The Drive Me program was announced in 2015, and Volvo claimed it would be pushing out 100 new level four autonomous XC90s to families in Sweden to test out its autonomous driving technology by the end of 2017. Similar programs were to be subsequently launched in the U.K. and China.


The Drive Me program has been drastically changed and the new plan is to test limited level two semi-autonomous technologies that require driver attention in a build up to level four testing by 2021.

Automotive News Europe reported that Volvo ran into problems it couldn’t solve on such a hasty schedule when developing the program:

“On the journey, some of the questions that we thought were really difficult to answer have been answered much faster than we expected. And in some areas, we are finding that there were more issues to dig into and solve than we expected,” Marcus Rothoff, Volvo’s autonomous driving program director, told Automotive News Europe.

One of those issues is the automaker’s reluctance to pick a so-called “sensor set” too early.

“The development in sensor performance and processor capabilities is going so much faster than we expected in 2013,” Rothoff said on Monday. “Because advancements are being made at such a rapid pace, we want to make this decision as late as possible.”
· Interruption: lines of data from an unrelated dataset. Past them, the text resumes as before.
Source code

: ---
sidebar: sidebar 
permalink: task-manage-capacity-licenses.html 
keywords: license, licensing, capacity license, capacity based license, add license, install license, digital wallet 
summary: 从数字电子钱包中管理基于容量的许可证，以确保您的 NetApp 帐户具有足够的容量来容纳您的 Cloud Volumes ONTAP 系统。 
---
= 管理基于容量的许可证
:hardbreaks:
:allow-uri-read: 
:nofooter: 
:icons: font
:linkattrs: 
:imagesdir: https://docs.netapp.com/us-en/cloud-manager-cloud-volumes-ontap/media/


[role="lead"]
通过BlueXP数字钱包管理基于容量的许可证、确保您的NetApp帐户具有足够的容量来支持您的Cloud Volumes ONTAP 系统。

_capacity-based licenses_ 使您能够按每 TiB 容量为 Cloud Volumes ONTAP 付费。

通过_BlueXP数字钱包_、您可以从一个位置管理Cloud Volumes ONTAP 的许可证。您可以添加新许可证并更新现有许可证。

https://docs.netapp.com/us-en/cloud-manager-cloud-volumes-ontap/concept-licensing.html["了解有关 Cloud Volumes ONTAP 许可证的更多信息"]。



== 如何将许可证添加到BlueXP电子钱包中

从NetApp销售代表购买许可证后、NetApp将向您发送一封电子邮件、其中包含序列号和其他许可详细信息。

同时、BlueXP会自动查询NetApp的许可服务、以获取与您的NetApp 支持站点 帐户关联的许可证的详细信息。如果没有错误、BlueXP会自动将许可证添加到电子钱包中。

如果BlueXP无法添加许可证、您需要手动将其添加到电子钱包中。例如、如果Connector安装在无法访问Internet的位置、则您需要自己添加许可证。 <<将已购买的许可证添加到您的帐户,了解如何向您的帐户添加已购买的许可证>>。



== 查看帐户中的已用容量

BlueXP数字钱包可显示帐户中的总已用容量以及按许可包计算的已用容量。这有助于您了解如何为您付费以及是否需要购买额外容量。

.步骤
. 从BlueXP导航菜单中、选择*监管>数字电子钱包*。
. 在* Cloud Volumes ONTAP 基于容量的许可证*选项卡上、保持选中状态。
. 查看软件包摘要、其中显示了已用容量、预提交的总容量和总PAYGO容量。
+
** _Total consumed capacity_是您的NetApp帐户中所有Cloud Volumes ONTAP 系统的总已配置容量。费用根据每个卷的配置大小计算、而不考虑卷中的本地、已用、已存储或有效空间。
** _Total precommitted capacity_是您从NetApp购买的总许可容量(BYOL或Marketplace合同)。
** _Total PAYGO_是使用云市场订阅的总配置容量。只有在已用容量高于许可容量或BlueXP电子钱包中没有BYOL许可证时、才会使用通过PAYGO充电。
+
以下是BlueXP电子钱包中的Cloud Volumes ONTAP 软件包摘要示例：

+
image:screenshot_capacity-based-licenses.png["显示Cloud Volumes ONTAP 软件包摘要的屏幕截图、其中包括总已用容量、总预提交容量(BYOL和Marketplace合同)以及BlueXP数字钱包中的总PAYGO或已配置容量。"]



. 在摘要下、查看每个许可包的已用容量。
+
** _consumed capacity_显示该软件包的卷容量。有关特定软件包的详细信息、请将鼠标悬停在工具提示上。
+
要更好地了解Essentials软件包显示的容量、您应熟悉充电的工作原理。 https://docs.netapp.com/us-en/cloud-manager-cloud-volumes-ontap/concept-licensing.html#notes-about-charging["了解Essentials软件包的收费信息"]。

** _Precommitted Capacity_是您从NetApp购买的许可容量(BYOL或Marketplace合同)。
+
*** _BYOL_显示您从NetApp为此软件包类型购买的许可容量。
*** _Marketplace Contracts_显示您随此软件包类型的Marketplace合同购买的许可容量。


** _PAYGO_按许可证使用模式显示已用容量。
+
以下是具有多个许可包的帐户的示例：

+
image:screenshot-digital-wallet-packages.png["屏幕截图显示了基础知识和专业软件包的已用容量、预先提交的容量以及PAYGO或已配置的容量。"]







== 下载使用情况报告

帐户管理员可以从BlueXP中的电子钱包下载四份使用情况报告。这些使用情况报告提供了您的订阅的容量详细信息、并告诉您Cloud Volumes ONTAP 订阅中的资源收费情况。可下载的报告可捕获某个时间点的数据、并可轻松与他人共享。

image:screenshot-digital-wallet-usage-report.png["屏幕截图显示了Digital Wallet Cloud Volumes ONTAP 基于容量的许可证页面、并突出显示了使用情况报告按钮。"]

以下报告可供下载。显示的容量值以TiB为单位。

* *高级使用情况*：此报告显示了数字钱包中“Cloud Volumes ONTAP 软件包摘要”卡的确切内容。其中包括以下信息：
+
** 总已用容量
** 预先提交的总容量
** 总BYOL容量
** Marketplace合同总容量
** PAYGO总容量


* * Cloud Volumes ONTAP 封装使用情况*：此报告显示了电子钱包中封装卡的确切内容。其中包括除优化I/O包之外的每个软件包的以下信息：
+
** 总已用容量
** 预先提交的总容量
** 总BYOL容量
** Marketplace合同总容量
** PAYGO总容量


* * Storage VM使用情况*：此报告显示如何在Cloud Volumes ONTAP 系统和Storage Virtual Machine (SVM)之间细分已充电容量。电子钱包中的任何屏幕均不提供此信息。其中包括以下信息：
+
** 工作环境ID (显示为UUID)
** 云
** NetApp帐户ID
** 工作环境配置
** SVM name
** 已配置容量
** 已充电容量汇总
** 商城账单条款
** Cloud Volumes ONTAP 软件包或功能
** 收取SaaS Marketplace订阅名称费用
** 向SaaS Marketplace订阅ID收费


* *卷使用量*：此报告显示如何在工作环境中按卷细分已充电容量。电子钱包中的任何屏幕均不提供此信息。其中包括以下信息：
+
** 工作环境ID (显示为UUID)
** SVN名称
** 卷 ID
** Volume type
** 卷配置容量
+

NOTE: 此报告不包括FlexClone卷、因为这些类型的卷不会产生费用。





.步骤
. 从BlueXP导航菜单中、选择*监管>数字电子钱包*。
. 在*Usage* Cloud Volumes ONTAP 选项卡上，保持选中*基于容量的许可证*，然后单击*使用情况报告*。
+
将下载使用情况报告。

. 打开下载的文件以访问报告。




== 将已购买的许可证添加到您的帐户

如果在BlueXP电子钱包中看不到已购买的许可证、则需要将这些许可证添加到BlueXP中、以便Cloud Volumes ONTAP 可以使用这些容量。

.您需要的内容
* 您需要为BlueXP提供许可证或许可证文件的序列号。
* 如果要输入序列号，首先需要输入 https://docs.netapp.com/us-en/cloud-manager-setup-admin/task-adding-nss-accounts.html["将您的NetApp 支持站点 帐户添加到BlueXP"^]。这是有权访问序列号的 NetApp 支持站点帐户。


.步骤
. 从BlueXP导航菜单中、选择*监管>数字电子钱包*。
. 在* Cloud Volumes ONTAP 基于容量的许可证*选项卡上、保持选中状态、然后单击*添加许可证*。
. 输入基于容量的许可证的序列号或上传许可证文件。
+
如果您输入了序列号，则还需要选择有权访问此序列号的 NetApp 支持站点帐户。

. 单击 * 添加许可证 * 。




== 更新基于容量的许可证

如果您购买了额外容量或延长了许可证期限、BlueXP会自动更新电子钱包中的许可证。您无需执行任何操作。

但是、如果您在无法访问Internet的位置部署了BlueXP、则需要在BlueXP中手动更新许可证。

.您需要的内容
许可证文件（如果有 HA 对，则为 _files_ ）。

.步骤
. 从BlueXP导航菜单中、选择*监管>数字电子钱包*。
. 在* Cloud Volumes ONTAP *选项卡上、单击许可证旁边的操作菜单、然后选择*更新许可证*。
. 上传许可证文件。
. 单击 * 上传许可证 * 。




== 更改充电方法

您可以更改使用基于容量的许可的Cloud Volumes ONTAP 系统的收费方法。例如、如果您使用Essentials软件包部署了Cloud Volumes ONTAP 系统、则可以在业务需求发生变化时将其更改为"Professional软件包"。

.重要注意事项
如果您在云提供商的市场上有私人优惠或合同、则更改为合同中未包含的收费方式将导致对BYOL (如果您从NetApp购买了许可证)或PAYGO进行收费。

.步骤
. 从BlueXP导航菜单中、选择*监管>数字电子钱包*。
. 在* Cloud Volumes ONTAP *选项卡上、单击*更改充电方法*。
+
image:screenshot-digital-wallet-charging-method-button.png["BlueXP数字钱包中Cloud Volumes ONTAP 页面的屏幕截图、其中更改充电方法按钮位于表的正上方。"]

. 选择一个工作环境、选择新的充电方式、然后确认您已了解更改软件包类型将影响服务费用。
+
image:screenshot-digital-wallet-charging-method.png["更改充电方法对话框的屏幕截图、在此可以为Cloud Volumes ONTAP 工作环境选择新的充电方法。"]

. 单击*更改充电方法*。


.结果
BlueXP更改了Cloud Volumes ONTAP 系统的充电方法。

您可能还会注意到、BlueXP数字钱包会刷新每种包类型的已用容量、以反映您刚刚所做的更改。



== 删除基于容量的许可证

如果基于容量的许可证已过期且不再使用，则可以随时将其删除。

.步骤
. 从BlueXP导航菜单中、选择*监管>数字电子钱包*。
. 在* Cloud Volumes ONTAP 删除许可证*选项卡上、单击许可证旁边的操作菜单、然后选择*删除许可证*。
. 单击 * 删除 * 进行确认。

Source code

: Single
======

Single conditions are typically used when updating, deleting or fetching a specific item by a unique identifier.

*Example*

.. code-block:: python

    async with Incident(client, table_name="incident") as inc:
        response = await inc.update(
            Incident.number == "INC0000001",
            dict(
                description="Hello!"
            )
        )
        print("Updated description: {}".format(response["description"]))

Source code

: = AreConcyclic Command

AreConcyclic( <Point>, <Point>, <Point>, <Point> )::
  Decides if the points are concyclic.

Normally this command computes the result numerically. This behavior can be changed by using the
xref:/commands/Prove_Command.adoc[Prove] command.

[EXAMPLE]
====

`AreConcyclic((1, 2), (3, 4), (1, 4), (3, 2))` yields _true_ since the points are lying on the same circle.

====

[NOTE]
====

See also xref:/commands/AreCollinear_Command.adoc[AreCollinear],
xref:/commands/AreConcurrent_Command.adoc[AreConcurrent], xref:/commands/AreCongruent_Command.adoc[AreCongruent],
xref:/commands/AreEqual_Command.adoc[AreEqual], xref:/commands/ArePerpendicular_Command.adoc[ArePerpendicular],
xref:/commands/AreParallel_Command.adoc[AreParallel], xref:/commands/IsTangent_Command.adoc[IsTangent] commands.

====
Leave it to Volvo to responsibly admit its technology isn’t ready and appropriately slow down its development, and not just beta test unfinished technology on the public. Instead, the XC90s delivered to Swedish families this month with be optioned similarly to vehicles already available for sale in the U.S., which definitely needed some work when we drove one last year, and the fancier, hands-off stuff won’t be coming until much later.

Some automakers, like Ford and GM, earmarked public rollout of its technologies around 2020 from the beginning, and it won’t be surprising if other companies end up slowing down their autonomous projects. It’s almost certainly for the better.